"Fan-kwei!"
"Look at his eyes! How big! Round as the moon. See how they goggle and glare!"
"Yah! Ugly beast! His nose! Look at it! Like the beak of a hawk."
"And his hair! Ch'hoy! Like the fleece of a sheep."
"And his clothes! Ragged as a quail's tail."
"No doubt of it, he is a foreign devil, ugly pig."
"Why still alive? Kill him at once, say I. Foreign devils are dangerous to keep. One come, thousands follow. Kill at once; if we had done that with the Russians, no more trouble. He will bring ill-luck on the village. What luck have we had since the Russians came digging into the Hill of a Thousand Perfumes? Who can say how many demons they let loose?"
"Yah! Who has found ginseng since then, who? Nothing but ill-luck now. An Pow dead, strong as he was; Sun Soo drowned in the river; all our oxen carried off by Ah Lum and his Chunchuses. Hai! hai! And this foreign devil will make things worse. Why did they not chop off his head at once?"

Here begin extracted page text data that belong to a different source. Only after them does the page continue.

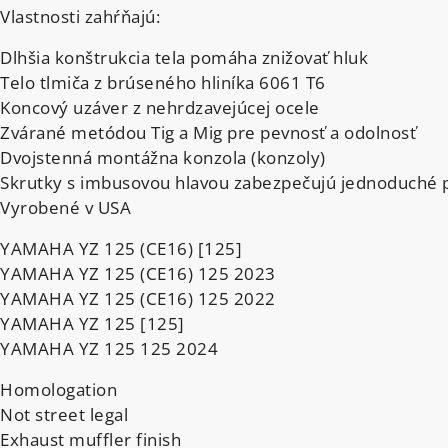
Vlastnosti zahŕňajú:
Dlhšia konštrukcia tela pomáha znižovať hluk
Telo tlmiča z brúseného hliníka 6061 T6
Koncový uzáver z nehrdzavejúcej ocele
Zvárané metódou Tig a Mig pre pevnosť a odolnosť
Dvojstenná montážna konzola (konzoly)
Skrutky s imbusovou hlavou zabezpečujú jednoduché pr
Vyrobené v USA
YAMAHA YZ 125 (CE16) [125]
YAMAHA YZ 125 (CE16) 125 2023
YAMAHA YZ 125 (CE16) 125 2022
YAMAHA YZ 125 [125]
YAMAHA YZ 125 125 2024
Homologation
Not street legal
Exhaust muffler finish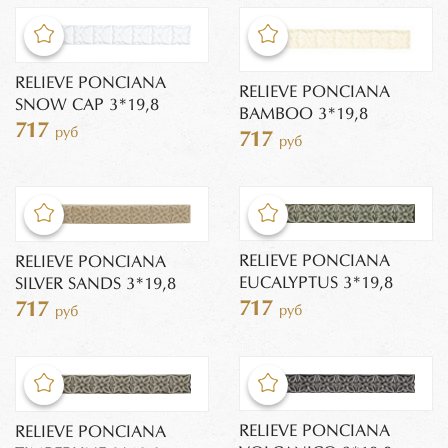
RELIEVE PONCIANA
RELIEVE PONCIANA
SNOW CAP 3*19,8
BAMBOO 3*19,8
717
руб
717
руб
RELIEVE PONCIANA
RELIEVE PONCIANA
EUCALYPTUS 3*19,8
SILVER SANDS 3*19,8
717
717
руб
руб
RELIEVE PONCIANA
RELIEVE PONCIANA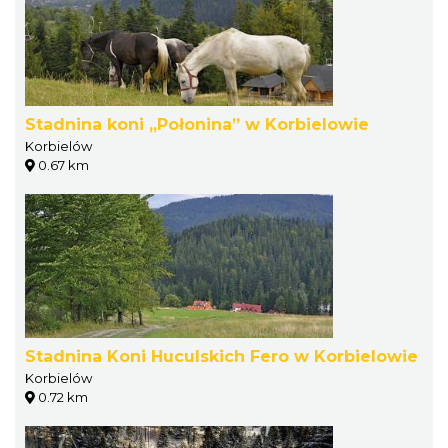
Stadnina koni „Połonina” w Korbielowie
Korbielów
0.67 km
Stadnina Koni Huculskich Fero w Korbielowie
Korbielów
0.72 km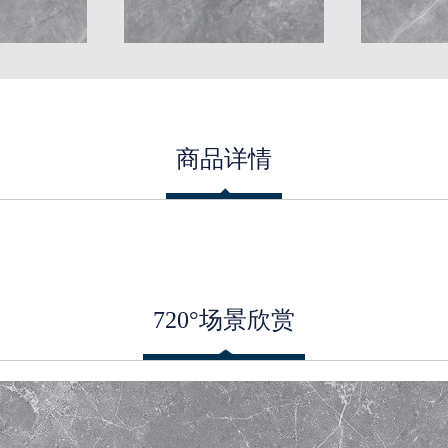
商品详情
720°场景欣赏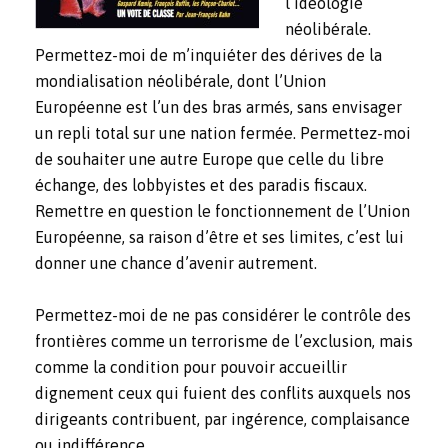
l’idéologie
néolibérale.
Permettez-moi de m’inquiéter des dérives de la
mondialisation néolibérale, dont l’Union
Européenne est l’un des bras armés, sans envisager
un repli total sur une nation fermée. Permettez-moi
de souhaiter une autre Europe que celle du libre
échange, des lobbyistes et des paradis fiscaux.
Remettre en question le fonctionnement de l’Union
Européenne, sa raison d’être et ses limites, c’est lui
donner une chance d’avenir autrement.
Permettez-moi de ne pas considérer le contrôle des
frontières comme un terrorisme de l’exclusion, mais
comme la condition pour pouvoir accueillir
dignement ceux qui fuient des conflits auxquels nos
dirigeants contribuent, par ingérence, complaisance
ou indifférence.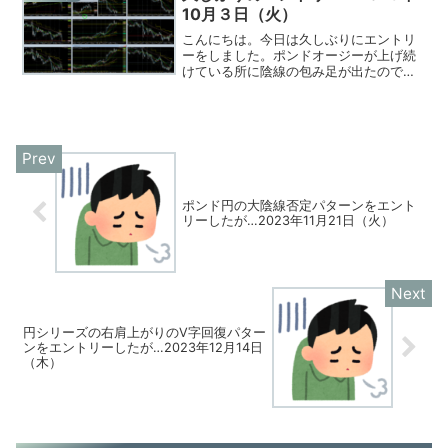
たです。
10月３日（火）
こんにちは。今日は久しぶりにエントリ
ーをしました。ポンドオージーが上げ続
けている所に陰線の包み足が出たのでシ
ョートエントリー。その後は伸びずにも
み合いになったので損切り。
ポンド円の大陰線否定パターンをエント
リーしたが…2023年11月21日（火）
円シリーズの右肩上がりのV字回復パター
ンをエントリーしたが…2023年12月14日
（木）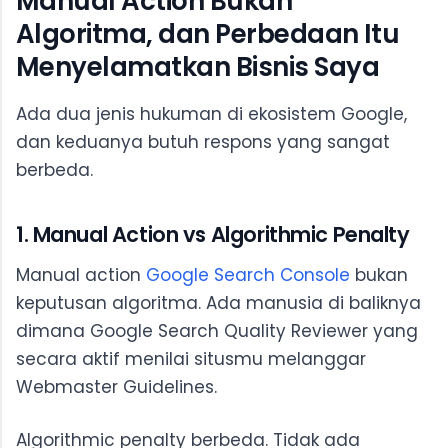
Manual Action Bukan
Algoritma, dan Perbedaan Itu
Menyelamatkan Bisnis Saya
Ada dua jenis hukuman di ekosistem Google,
dan keduanya butuh respons yang sangat
berbeda.
1. Manual Action vs Algorithmic Penalty
Manual action
Google Search Console
bukan
keputusan algoritma. Ada manusia di baliknya
dimana Google Search Quality Reviewer yang
secara aktif menilai situsmu melanggar
Webmaster Guidelines.
Algorithmic penalty berbeda. Tidak ada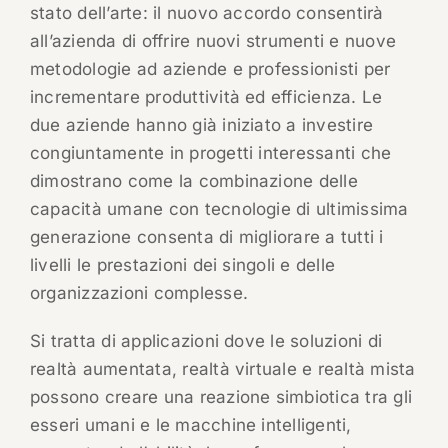
stato dell’arte: il nuovo accordo consentirà
all’azienda di offrire nuovi strumenti e nuove
metodologie ad aziende e professionisti per
incrementare produttività ed efficienza. Le
due aziende hanno già iniziato a investire
congiuntamente in progetti interessanti che
dimostrano come la combinazione delle
capacità umane con tecnologie di ultimissima
generazione consenta di migliorare a tutti i
livelli le prestazioni dei singoli e delle
organizzazioni complesse.
Si tratta di applicazioni dove le soluzioni di
realtà aumentata, realtà virtuale e realtà mista
possono creare una reazione simbiotica tra gli
esseri umani e le macchine intelligenti,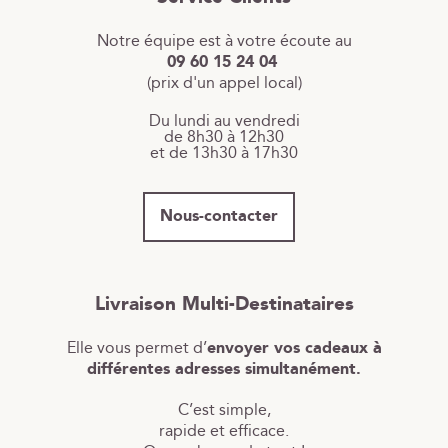
Notre équipe est à votre écoute au
09 60 15 24 04
(prix d'un appel local)
Du lundi au vendredi
de 8h30 à 12h30
et de 13h30 à 17h30
Nous-contacter
Livraison Multi-Destinataires
Elle vous permet d’
envoyer vos cadeaux à
différentes adresses simultanément.
C’est simple,
rapide et efficace.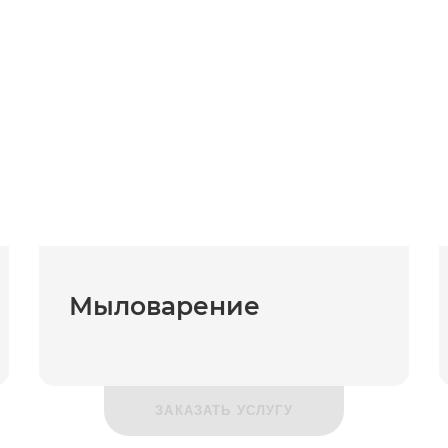
Мыловарение
ЗАКАЗАТЬ УСЛУГУ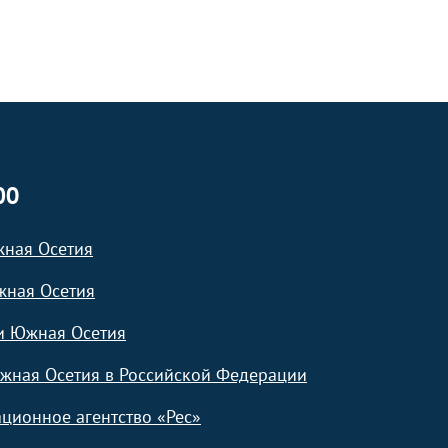
ЮО
жная Осетия
жная Осетия
и Южная Осетия
жная Осетия в Российской Федерации
ционное агентство «Рес»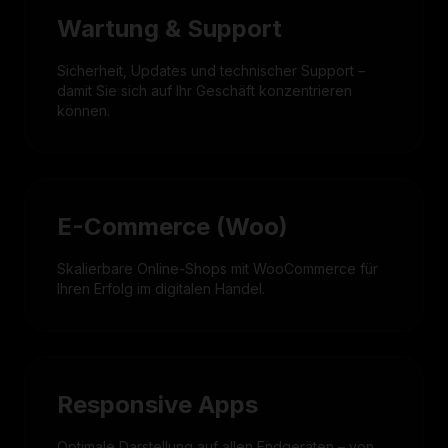
Wartung & Support
Sicherheit, Updates und technischer Support –
damit Sie sich auf Ihr Geschäft konzentrieren
können.
E-Commerce (Woo)
Skalierbare Online-Shops mit WooCommerce für
Ihren Erfolg im digitalen Handel.
Responsive Apps
Optimale Darstellung auf allen Endgeräten – von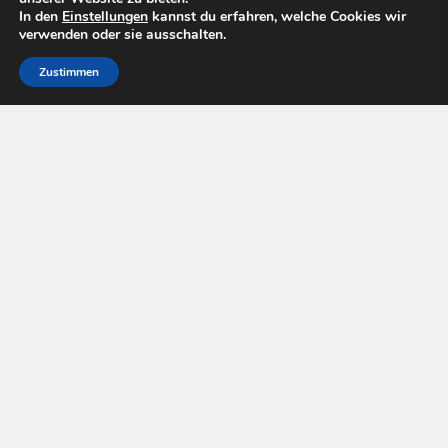
In den
Einstellungen
kannst du erfahren, welche Cookies wir
verwenden oder sie ausschalten.
Suchen
Zustimmen
SUCHEN
Neuste BeitrÄge
Steueroptimierung: Ein Pflichtkurs für die persönliche
Finanzplanung in Deutschland
Der Aufstieg weiblicher Investoren in Deutschland: Daten
und Trends
Inflationsschutz-Investitionsstrategien im Trend unter
deutschen Investoren
Fintech-Trends in kleinen und mittleren Unternehmen
(KMU) in Deutschland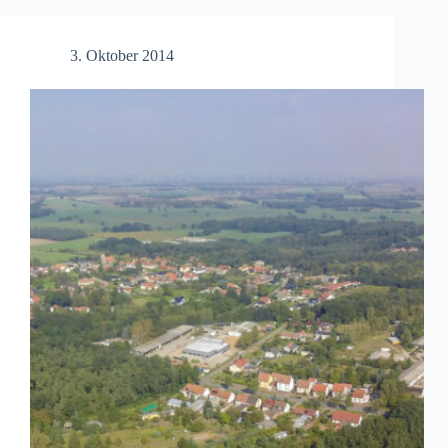
von
Stendal
stellt
3. Oktober 2014
sich
vor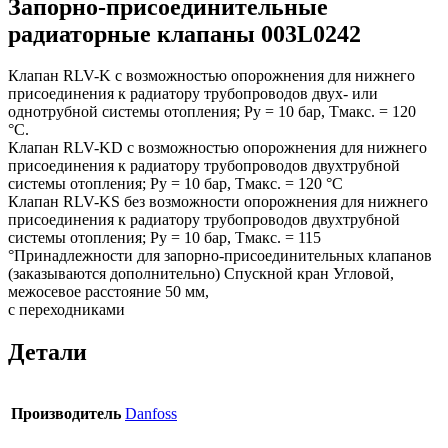
Запорно-присоединительные
радиаторные клапаны 003L0242
Клапан RLV-K с возможностью опорожнения для нижнего
присоединения к радиатору трубопроводов двух- или
однотрубной системы отопления; Ру = 10 бар, Тмакс. = 120
°С.
Клапан RLV-KD с возможностью опорожнения для нижнего
присоединения к радиатору трубопроводов двухтрубной
системы отопления; Ру = 10 бар, Тмакс. = 120 °С
Клапан RLV-KS без возможности опорожнения для нижнего
присоединения к радиатору трубопроводов двухтрубной
системы отопления; Ру = 10 бар, Тмакс. = 115
°Принадлежности для запорно-присоединительных клапанов
(заказываются дополнительно) Спускной кран Угловой,
межосевое расстояние 50 мм,
с переходниками
Детали
Производитель
Danfoss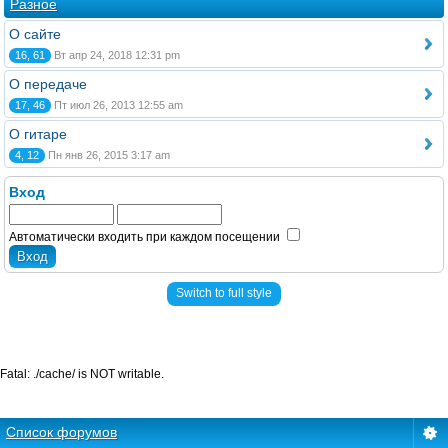
Разное
О сайте
16, 61
Вт апр 24, 2018 12:31 pm
О передаче
17, 46
Пт июл 26, 2013 12:55 am
О гитаре
4, 12
Пн янв 26, 2015 3:17 am
Вход
Автоматически входить при каждом посещении
Switch to full style
Fatal: ./cache/ is NOT writable.
Список форумов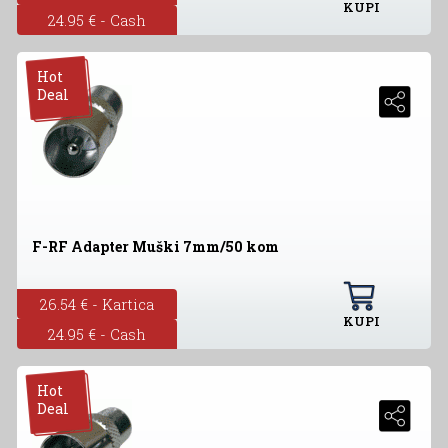
KUPI
24.95 € - Cash
Hot
Deal
F-RF Adapter Muški 7mm/50 kom
26.54 € - Kartica
KUPI
24.95 € - Cash
Hot
Deal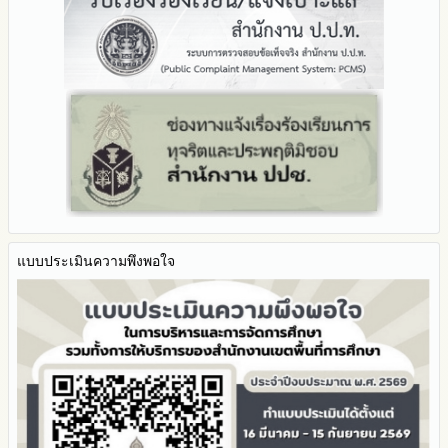
Youtube ช่อง สพป.ตาก เขต 2
รายงานผลปี 2566
2565
มาตรการป้องกันการขัดกันระหว่างผลประโยชน์ส่วนตนกับส่วนรวม
Youtube เรื่องเล่าข่าวตาก 2
รายงานผลปี 2565
2564
มาตรการตรวจสอบการใช้ดุลพินิจ
รายงานผลปี 2564
รายงานผลการดำเนินการป้องกันการทุจริตประจำปี
มาตราการให้ผู้มีส่วนได้ส่วนเสียมีส่วนร่วม
คู่มือหรือแนวทางการปฏิบัติงานของเจ้าหน้าที่
2568
คู่มือหรือแนวทางการขอรับบริการสำหรับผู้รับบริการหรือผู้มา
2567
ติดต่อ
2566
ระบบการให้บริการผ่านช่องทางออนไลน์ (E-Service)
2565
My Office
2564
My School
2563
SL-WEB
รายงานการกำกับติดตาม
BRSS
มาตรการส่งเสริมคุณธรรมและความโปร่งใสภายใน สพท.
แบบประเมินความพึงพอใจ
ACC Tak2
การนำผลการประเมิน ITA ไปสู่การพัฒนาองค์กร
ข้อมูลสถิติการให้บริการ
รายงานผลการดำเนินการเพื่อส่งเสริมคุณธรรมและความโปร่งใส
ภายใน สพท. ประจำปีงบประมาณ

To this conversation, carried on within a few feet of him, Jack listened in a somewhat apathetic spirit. He was utterly dejected, worn out, humiliated. He lay in a large wooden cage near the headman's house in the village of Tang-ho-kou in the Long White Mountains. It was a secluded spot, in a district supposed to be sacred to the emperor's ancestors, where it was sacrilege even for a Chinaman to tread. The inhabitants were an exclusive community, ruled by a guild, owning only nominal allegiance to the emperor, and essentially a self-governed republic. They were unmolested, for government is lax in Manchuria, and the Long White Mountains are far from the capital and difficult ground to police; theoretically the guildsmen went in danger of their heads, practically they were monarch of all they surveyed.
A group of the villagers was collected on this July evening about the cage, discussing the foreign prisoner, interrupting their conversation to snarl at him.